▶ _Exercise directions_: Copy the rows from the beginning up to and including the line with "Hoogblokland", leaving out the pictures.
-- Data for this task follows --
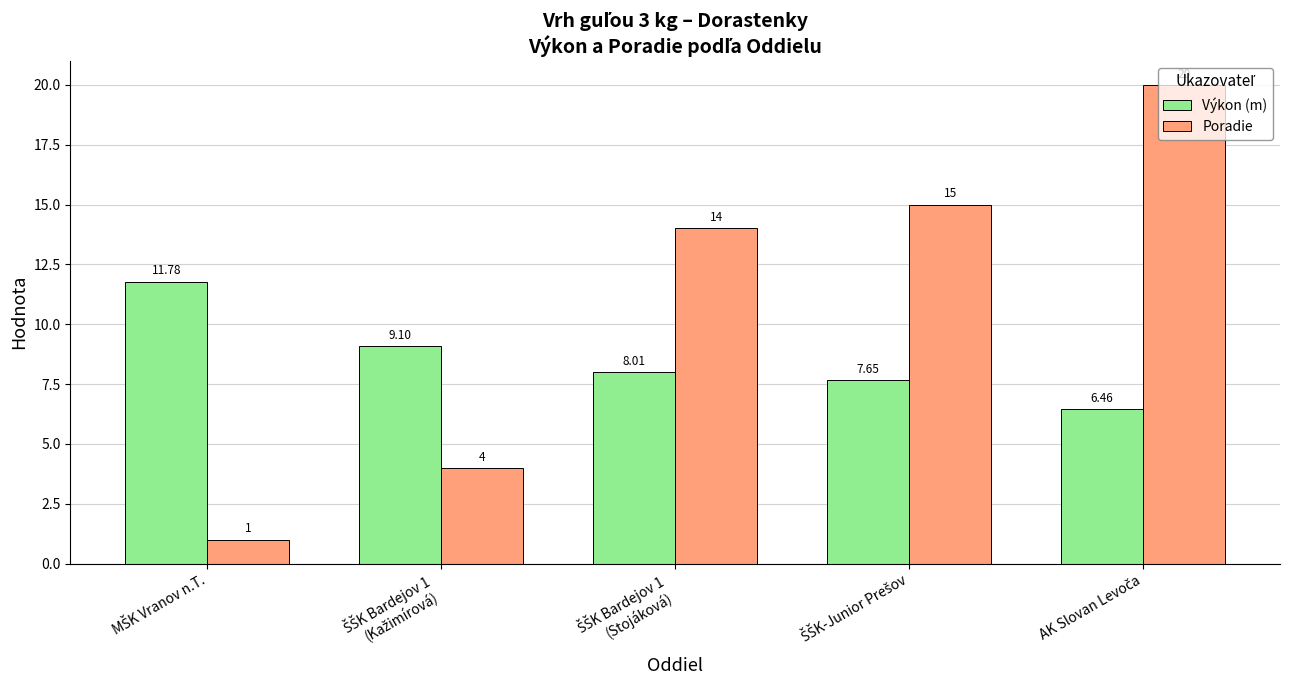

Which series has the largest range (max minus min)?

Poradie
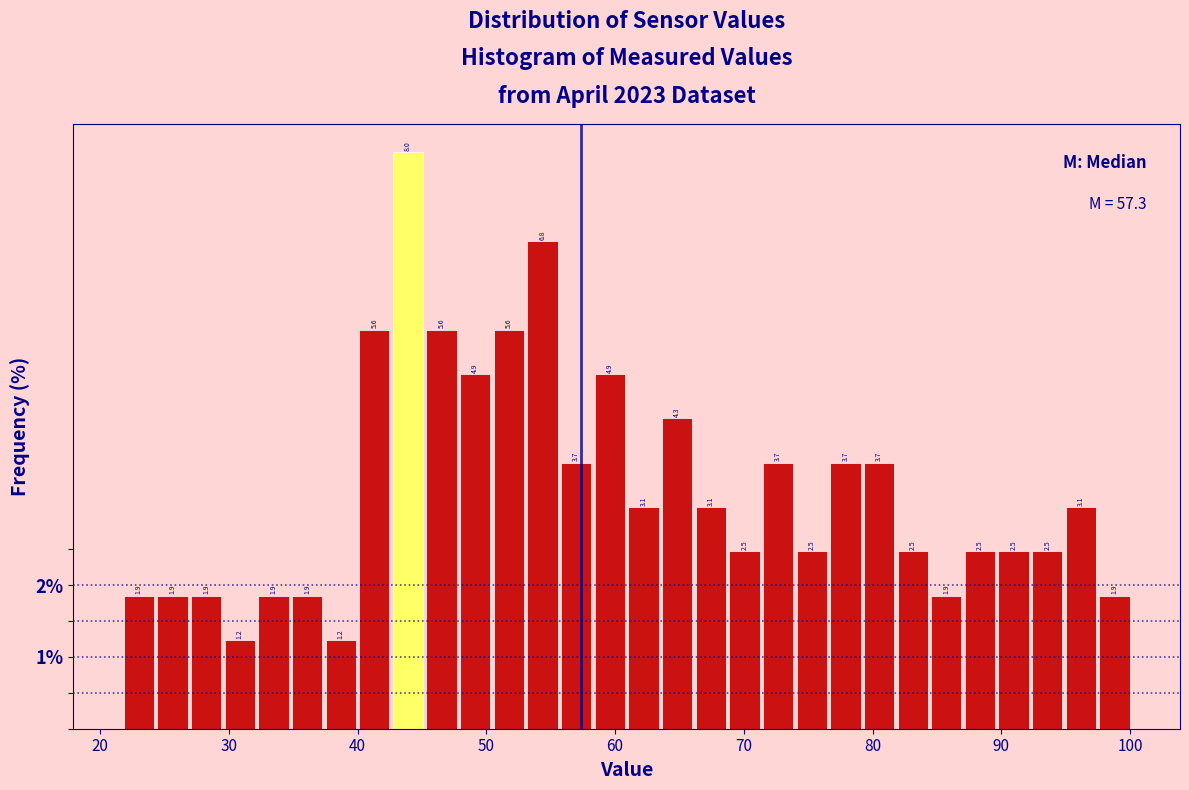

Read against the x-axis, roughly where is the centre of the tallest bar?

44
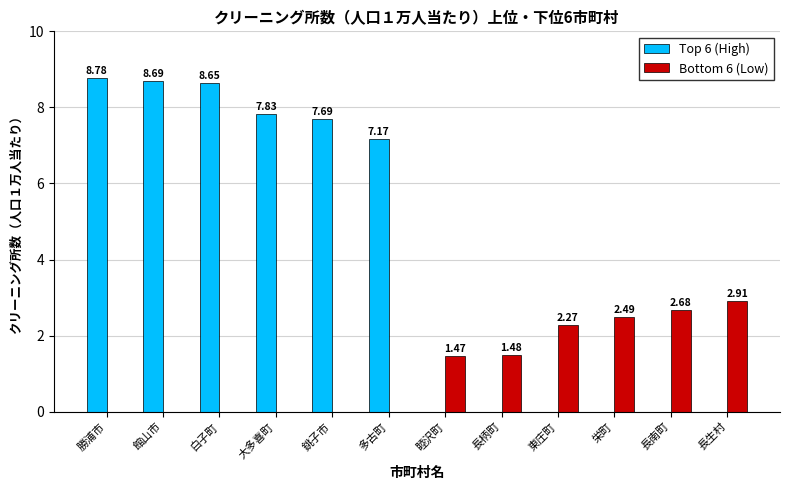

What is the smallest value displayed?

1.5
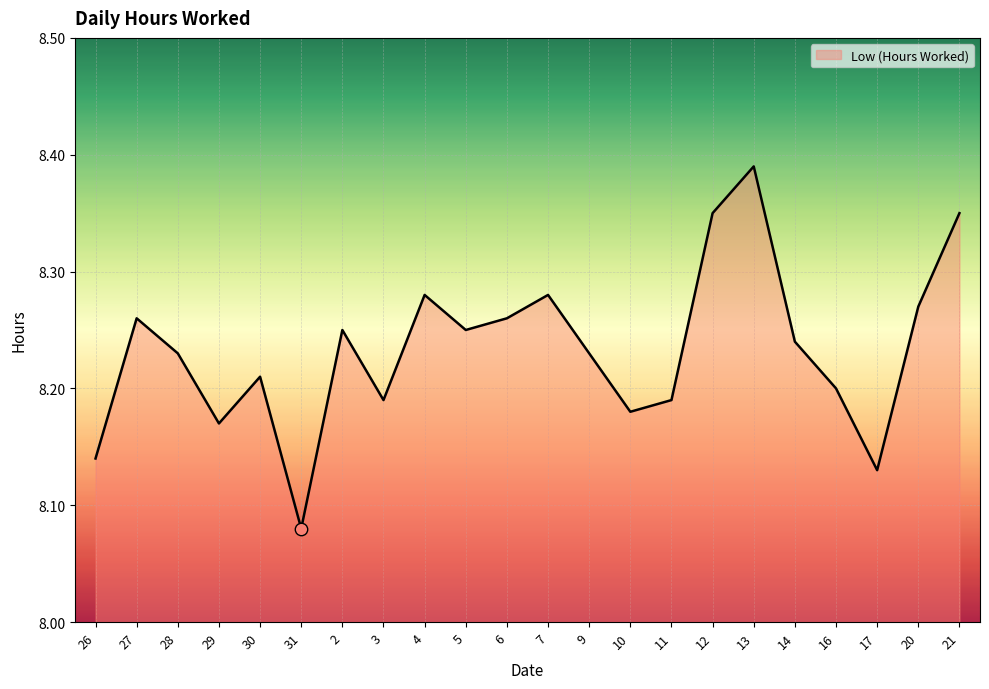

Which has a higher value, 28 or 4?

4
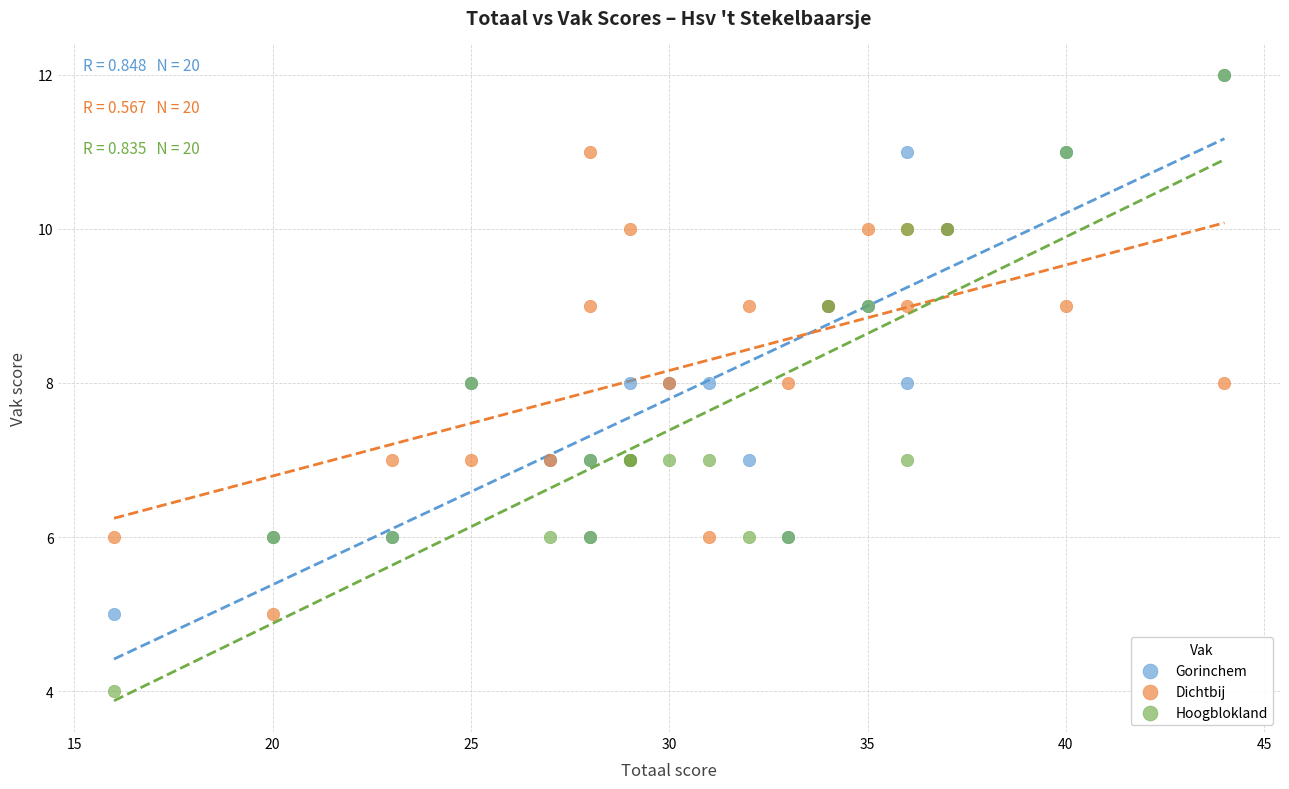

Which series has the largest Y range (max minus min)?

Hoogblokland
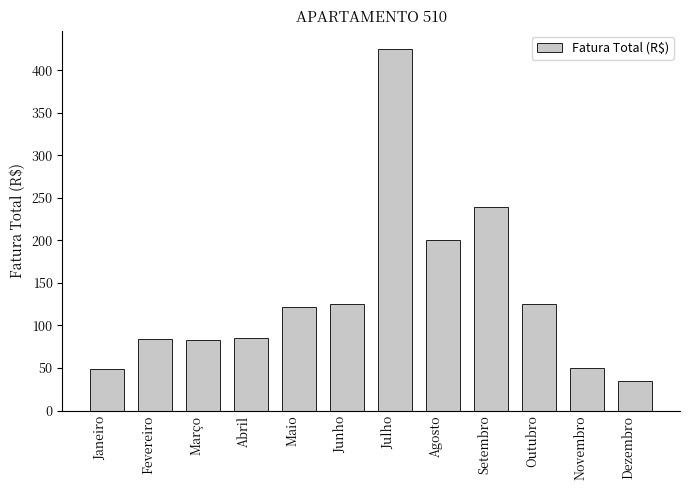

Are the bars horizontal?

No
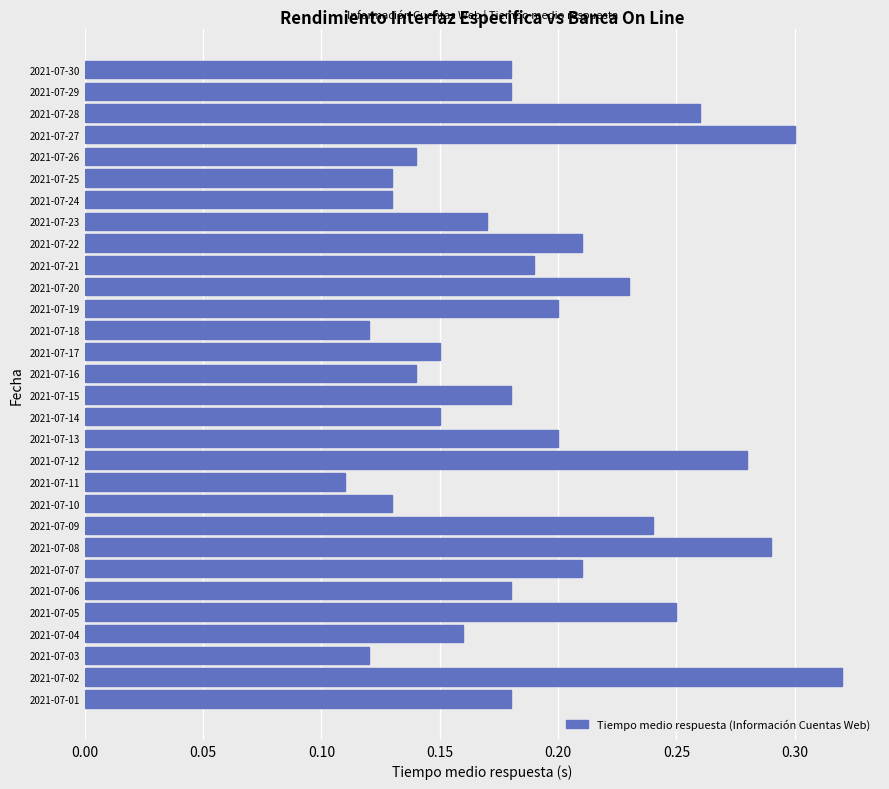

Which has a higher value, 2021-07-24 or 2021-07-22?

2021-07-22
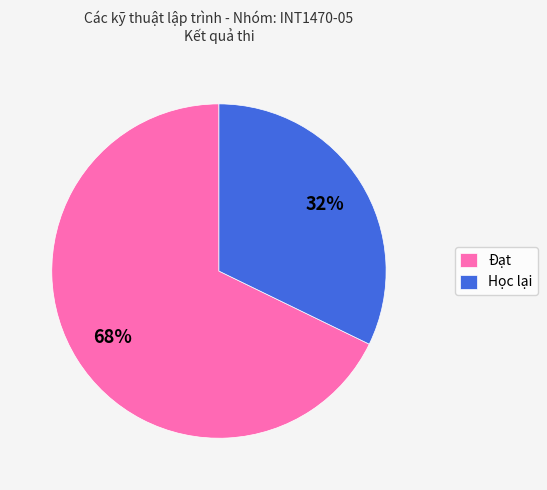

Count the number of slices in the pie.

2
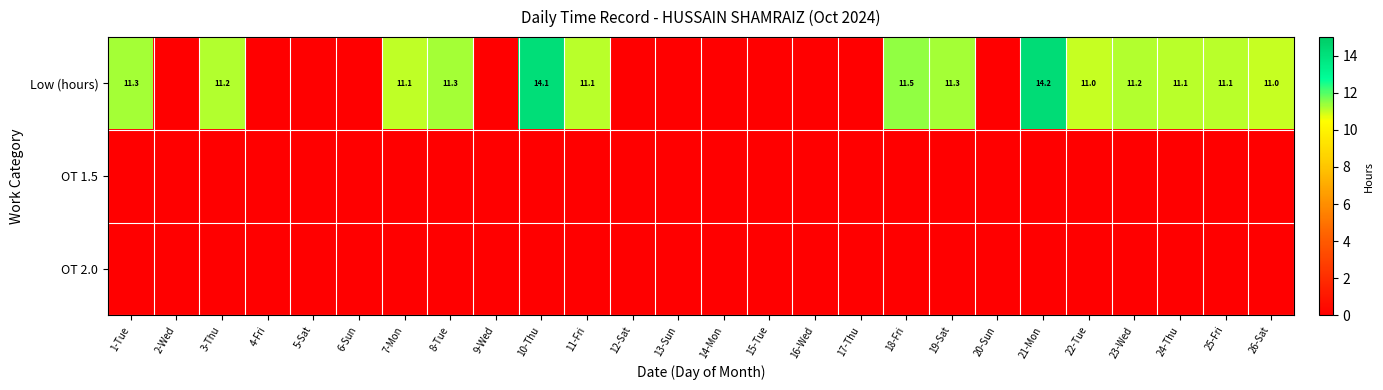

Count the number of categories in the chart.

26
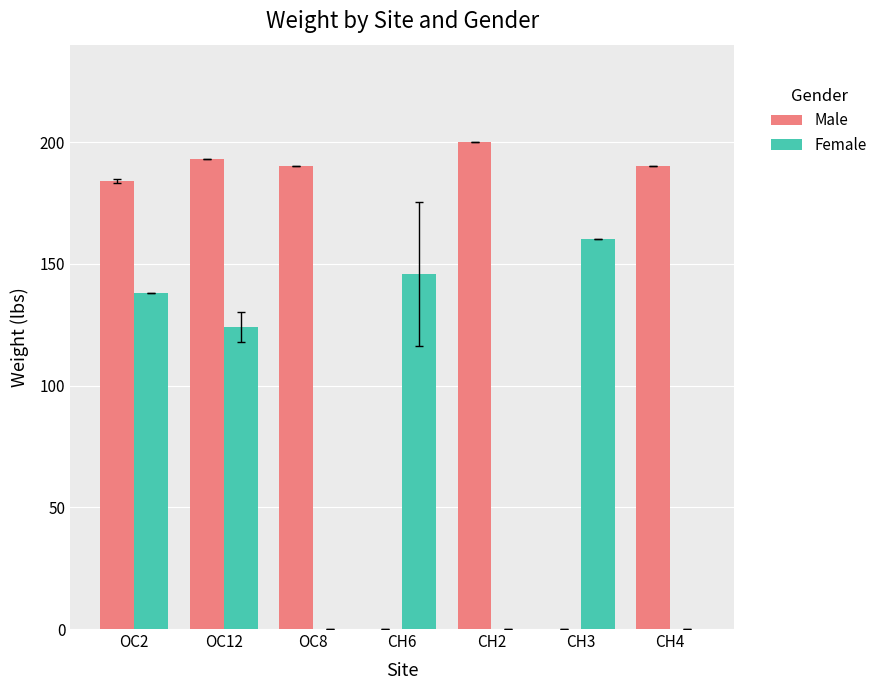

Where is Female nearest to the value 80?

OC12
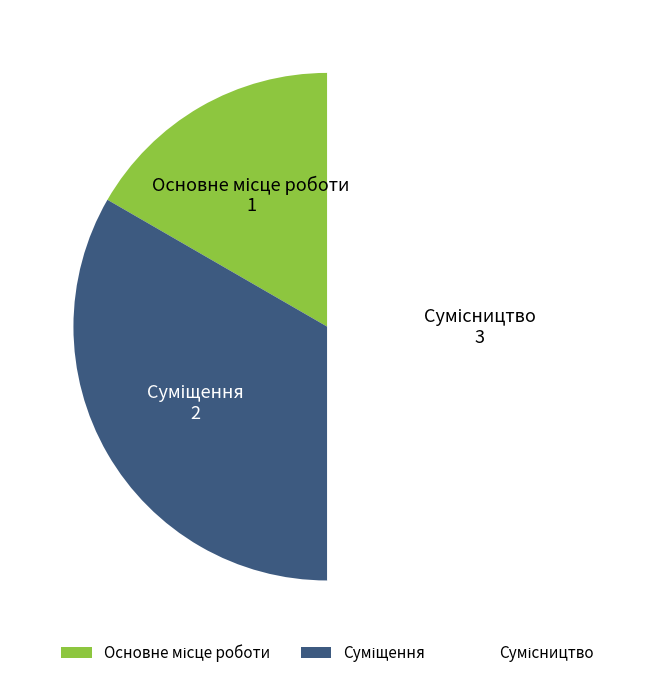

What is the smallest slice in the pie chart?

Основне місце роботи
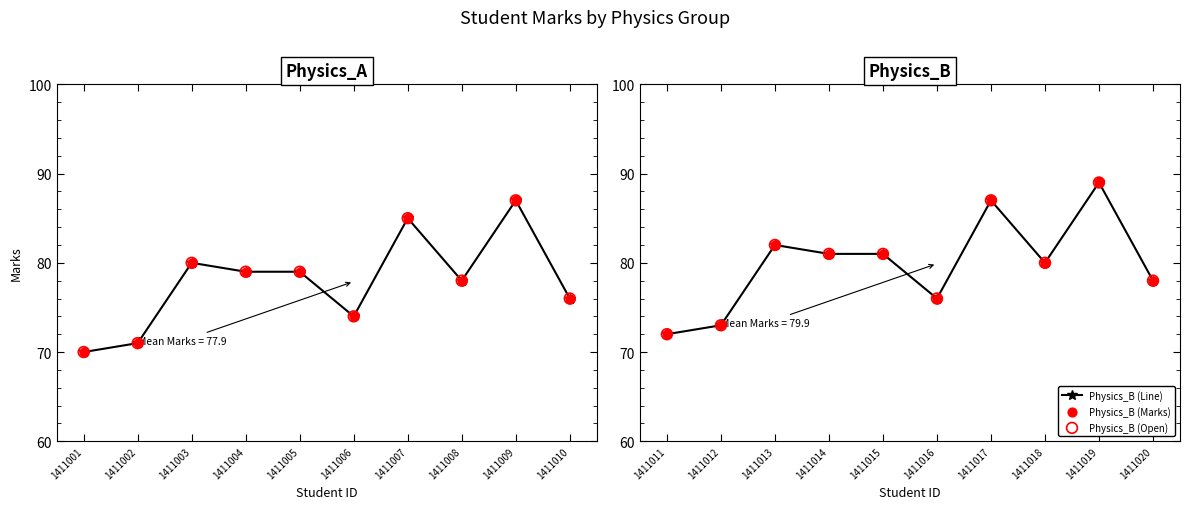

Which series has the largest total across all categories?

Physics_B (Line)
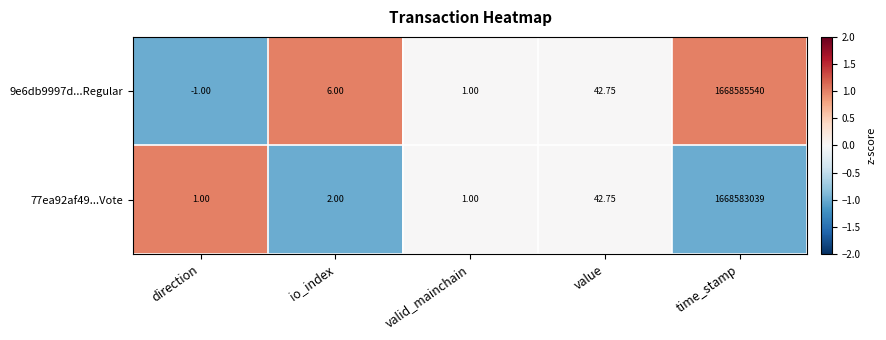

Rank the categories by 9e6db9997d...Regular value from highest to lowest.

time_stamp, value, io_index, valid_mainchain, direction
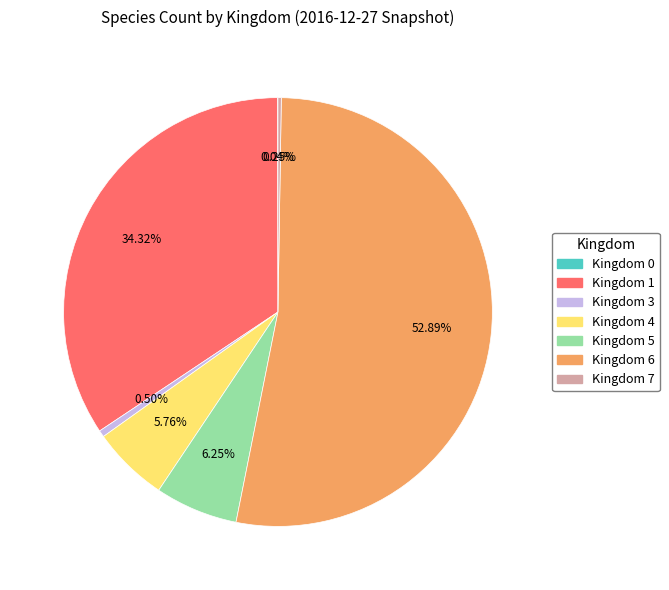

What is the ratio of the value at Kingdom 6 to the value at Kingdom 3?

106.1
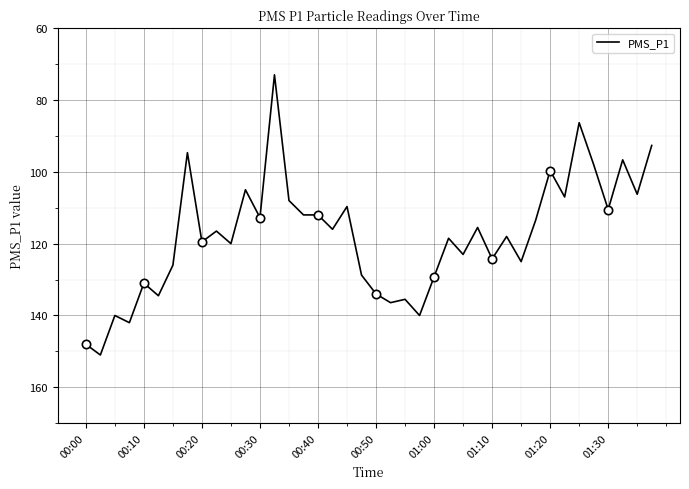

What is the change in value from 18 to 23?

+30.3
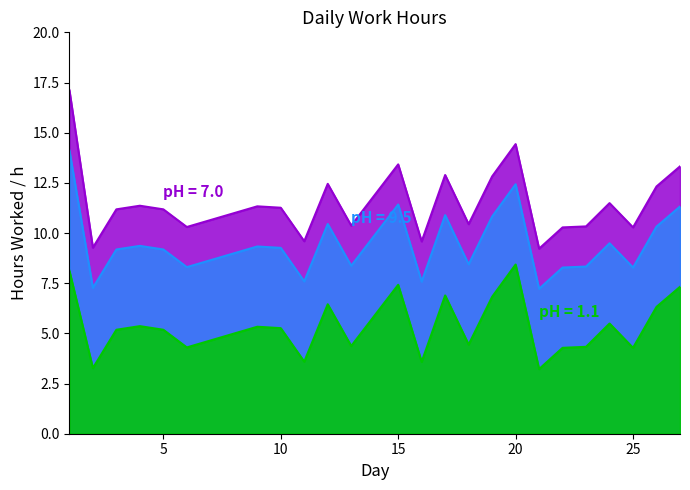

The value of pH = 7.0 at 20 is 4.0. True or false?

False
-- Data for this task concluded --
▶ _Task response_:
Which series has the largest range (max minus min)?

Poradie

Read against the x-axis, roughly where is the centre of the tallest bar?

44

What is the smallest value displayed?

1.5

Which has a higher value, 28 or 4?

4

Which series has the largest Y range (max minus min)?

Hoogblokland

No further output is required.